Menteri Keuangan (Menkeu) Sri Mulyani Indrawati memastikan pemerintah akan tetap melanjutkan pembangunan fundamental dan struktural perekonomian Indonesia meski saat ini fokus sedang diarahkan pada penanganan COVID-19.Fokus penanganan COVID-19 dan upaya pemulihan ekonomi tidak boleh mengalihkan perhatian kita dari upaya-upaya perbaikan fundamental perekonomian
“Fokus penanganan COVID-19 dan upaya pemulihan ekonomi tidak boleh mengalihkan perhatian kita dari upaya-upaya perbaikan fundamental perekonomian,” kata Menkeu dalam Paripurna DPR Penyampaian KEM PPKF RAPBN 2022 di Jakarta, Kamis.

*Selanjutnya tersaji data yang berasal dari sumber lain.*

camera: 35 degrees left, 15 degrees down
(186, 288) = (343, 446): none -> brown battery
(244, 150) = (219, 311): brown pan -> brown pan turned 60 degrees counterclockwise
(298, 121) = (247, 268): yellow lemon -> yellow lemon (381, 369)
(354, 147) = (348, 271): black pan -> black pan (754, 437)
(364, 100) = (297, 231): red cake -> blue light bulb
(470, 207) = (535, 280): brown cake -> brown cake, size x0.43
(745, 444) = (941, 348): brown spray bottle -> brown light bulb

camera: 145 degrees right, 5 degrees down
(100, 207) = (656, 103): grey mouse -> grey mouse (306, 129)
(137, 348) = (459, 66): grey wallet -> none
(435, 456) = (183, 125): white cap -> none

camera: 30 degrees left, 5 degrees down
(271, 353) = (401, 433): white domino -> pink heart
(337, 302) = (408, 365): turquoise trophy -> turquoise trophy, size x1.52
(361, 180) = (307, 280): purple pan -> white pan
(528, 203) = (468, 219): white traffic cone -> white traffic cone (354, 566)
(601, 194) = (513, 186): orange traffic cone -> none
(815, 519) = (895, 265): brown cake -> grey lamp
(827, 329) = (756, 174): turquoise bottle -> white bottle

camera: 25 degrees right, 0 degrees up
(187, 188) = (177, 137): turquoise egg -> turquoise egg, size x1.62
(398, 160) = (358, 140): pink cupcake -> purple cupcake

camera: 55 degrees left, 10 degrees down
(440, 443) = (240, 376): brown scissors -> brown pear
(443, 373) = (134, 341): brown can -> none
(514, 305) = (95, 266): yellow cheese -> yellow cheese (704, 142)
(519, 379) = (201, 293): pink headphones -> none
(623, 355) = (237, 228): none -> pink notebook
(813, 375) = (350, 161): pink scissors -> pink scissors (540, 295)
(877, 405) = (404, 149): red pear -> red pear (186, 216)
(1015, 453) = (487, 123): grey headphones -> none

Sri Mulyani menyatakan Indonesia masih memiliki masalah struktural yang harus diatasi seperti perbaikan kualitas Sumber Daya Manusia (SDM) dan peningkatan infrastruktur yang saat ini belum memadai.
Kemudian juga mengenai produktivitas yang rendah serta birokrasi, institusi dan regulasi yang tidak efisien, rumit, dan belum bebas dari korupsi.
Baca juga: Sri Mulyani: Ekonomi global dibayangi perbedaan kecepatan pemulihan
Ia menjelaskan perbaikan kualitas SDM dan tenaga kerja harus terus menjadi bagian sentral dalam peningkatan produktivitas maupun daya saing Indonesia, terutama di era knowledge economy atau era Industri 4.0.
Hasil Kajian Kementerian Keuangan dan ADB “Innovate Indonesia: Unlocking Growth through Technological Transformation” menunjukkan kemampuan adopsi teknologi dan inovasi berpotensi meningkatkan 0,55 persen pertumbuhan ekonomi per tahun selama dua dekade ke depan.
Selanjutnya, pembangunan infrastruktur juga terus dilanjutkan untuk menutup gap infrastruktur dan meningkatkan kemampuan adopsi teknologi.
G20 Surveillance Note yang disampaikan pada Virtual Meeting G-20 Leaders’ Summit menunjukkan 0,5 persen PDB untuk belanja infrastruktur berpotensi mendorong tambahan satu persen pertumbuhan ekonomi per tahun dalam empat tahun berikutnya.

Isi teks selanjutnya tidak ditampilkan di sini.